Training larger and larger language models (LLMs) with more and more data hits a wall. According to OpenAI CEO Sam Altman, combining "much bigger" pre-trained models with reasoning capabilities could be the key to overcoming the scaling limitations of pre-training.
Pre-trained language models no longer scale as effectively as they used to, a view that seems to have gained broad consensus in the AI industry. Altman now refers to pre-training as the "old world."
Instead, OpenAI is exploring specialized models optimized through reinforcement learning for tasks with clear right or wrong answers, such as programming and mathematics. The company calls these "large reasoning models," or LRMs, the most significant development in the field in the past year, Altman says.
The main question now is whether it's possible to combine the broad capabilities of LLMs with the specialized accuracy of LRMs.
![](https://the-decoder.com/wp-content/uploads/2025/02/karpathy_via_X.png)
From general knowledge to specialized reasoning to generalized reasoning?
According to Altman, reasoning models provide "an incredible new compute efficiency gain" and OpenAI can "get performance on a lot of benchmarks that in the old world we would have predicted wouldn't have come until GPT 6" with "models that are much smaller."
The challenge, Altman noted, is that "when we do it this new way, it doesn't get better at everything. We can get it better in certain dimensions."
According to Altman, the combination of pre-training "a much bigger model" and combining it with reasoning capabilities could bring "the first bits or sort of signs of life on genuine new scientific knowledge."

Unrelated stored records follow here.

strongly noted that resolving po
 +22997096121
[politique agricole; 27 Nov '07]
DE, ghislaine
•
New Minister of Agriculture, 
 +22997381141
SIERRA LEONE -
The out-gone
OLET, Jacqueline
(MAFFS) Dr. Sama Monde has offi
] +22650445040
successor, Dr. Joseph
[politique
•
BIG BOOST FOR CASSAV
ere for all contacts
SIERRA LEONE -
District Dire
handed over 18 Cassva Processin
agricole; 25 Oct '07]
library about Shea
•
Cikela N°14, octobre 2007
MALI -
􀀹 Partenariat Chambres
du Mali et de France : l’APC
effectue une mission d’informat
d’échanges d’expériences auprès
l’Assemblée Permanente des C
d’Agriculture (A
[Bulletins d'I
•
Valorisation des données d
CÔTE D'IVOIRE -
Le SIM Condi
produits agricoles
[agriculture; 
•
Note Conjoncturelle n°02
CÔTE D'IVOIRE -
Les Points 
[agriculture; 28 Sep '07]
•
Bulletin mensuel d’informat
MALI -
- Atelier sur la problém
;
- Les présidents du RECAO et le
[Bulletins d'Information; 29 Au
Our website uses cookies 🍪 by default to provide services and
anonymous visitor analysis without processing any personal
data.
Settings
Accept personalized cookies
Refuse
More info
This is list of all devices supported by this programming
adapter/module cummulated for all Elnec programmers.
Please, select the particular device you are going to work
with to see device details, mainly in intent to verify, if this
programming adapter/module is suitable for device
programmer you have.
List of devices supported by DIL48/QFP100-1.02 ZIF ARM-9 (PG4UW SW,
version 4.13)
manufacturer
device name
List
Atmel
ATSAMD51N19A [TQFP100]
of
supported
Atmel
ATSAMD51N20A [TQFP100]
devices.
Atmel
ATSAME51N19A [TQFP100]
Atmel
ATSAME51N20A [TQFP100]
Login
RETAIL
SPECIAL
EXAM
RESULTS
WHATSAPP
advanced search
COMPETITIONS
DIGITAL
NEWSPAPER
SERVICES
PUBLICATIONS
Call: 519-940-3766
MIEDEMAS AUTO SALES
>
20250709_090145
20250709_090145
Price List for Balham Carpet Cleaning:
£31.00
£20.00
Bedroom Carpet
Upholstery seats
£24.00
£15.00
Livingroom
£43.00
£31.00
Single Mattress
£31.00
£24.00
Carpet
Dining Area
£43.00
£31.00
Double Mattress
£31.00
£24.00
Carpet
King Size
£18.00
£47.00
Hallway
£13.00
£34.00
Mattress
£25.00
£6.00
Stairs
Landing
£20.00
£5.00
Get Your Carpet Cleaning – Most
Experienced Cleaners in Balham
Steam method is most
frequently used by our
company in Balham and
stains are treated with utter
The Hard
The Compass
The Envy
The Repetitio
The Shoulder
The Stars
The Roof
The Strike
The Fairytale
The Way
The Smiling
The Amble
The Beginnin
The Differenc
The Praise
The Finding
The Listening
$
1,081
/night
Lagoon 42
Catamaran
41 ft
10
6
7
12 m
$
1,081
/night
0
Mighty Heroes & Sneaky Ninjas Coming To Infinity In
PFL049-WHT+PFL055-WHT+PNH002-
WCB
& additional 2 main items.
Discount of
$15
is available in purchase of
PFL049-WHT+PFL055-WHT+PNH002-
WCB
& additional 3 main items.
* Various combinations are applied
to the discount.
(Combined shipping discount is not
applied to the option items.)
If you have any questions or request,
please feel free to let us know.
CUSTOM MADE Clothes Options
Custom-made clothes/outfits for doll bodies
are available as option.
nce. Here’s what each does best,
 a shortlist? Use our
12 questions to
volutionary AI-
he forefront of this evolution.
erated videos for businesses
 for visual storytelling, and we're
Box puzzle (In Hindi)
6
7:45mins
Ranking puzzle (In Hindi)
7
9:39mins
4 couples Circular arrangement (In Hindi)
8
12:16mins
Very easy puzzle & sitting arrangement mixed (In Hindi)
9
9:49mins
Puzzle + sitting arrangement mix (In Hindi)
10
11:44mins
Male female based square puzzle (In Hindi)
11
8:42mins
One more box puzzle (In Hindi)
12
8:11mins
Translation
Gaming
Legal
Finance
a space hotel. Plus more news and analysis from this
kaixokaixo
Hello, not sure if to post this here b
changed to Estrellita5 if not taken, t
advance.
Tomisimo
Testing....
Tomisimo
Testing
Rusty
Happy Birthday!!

Their latest model "can program unbelievably well" but is "not so good at going to invent totally new algorithms… or new physics or new biology - and that's the thing I think you'll get with the next two orders of magnitude."

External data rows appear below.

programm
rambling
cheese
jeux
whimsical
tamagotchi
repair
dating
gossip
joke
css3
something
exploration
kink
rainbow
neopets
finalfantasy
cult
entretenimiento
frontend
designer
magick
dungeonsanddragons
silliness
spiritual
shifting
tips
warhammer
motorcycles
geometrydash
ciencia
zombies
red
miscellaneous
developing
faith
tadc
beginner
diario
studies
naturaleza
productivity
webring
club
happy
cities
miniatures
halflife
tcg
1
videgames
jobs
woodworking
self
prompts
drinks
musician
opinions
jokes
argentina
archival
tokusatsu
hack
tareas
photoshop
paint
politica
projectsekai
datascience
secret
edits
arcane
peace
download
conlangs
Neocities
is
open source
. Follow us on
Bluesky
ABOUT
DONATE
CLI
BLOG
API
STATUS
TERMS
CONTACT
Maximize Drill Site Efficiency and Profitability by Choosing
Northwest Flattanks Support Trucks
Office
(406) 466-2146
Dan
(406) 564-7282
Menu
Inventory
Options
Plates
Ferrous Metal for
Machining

He cites programming progress as an example of fast progress through reinforcement learning: their first reasoning model o1 ranked as "a top 1 millionth competitive programmer in the world." By December, their o3 model had become "the 175th best competitive programmer in the world." Internal testing now shows "around 50" place, and Altman believes "maybe we'll hit number one by the end of this year."

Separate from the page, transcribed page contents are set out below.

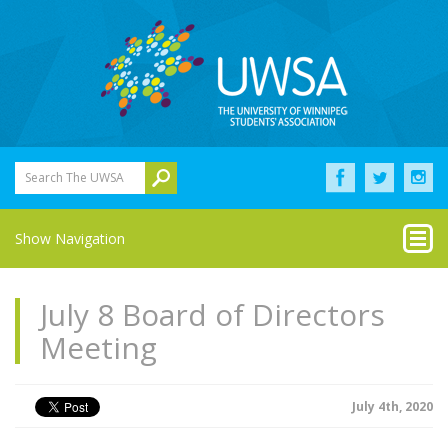
Search The UWSA
Show Navigation
July 8 Board of Directors
Meeting
July 4th, 2020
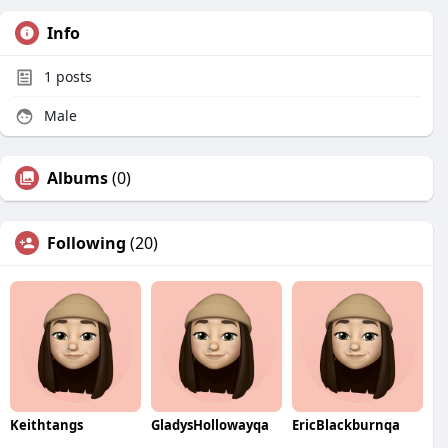
Info
1
posts
Male
Albums
(0)
Following
(20)
Keithtangs
GladysHollowayqa
EricBlackburnqa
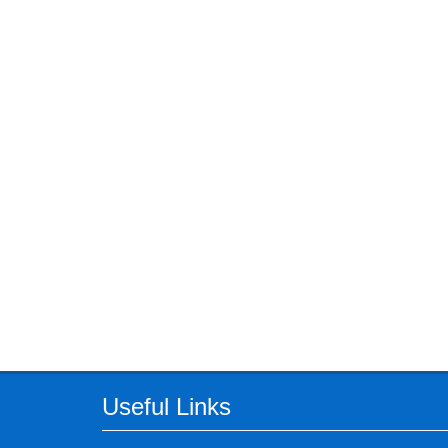
Useful Links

OpenAI weighs return to open source
Altman reiterated OpenAI's intention to return to open-source practices, though he remained characteristically vague about specifics. "We're going to do it," Altman said, and that it seems "society is willing to take the tradeoffs, at least for now."
He adds that OpenAI has made significant progress in developing safe and robust models suitable for open-source applications. While these models aren't always used as intended, they work as designed most of the time, Altman says, without specifying which models or when they might be released.
The discussion has gained new relevance after Chinese company Deepseek released its R1 reasoning model as open source, achieving similar performance to OpenAI's o1 model. This move has led some to question OpenAI's more restrictive approach, which the company has justified as necessary to prevent misuse.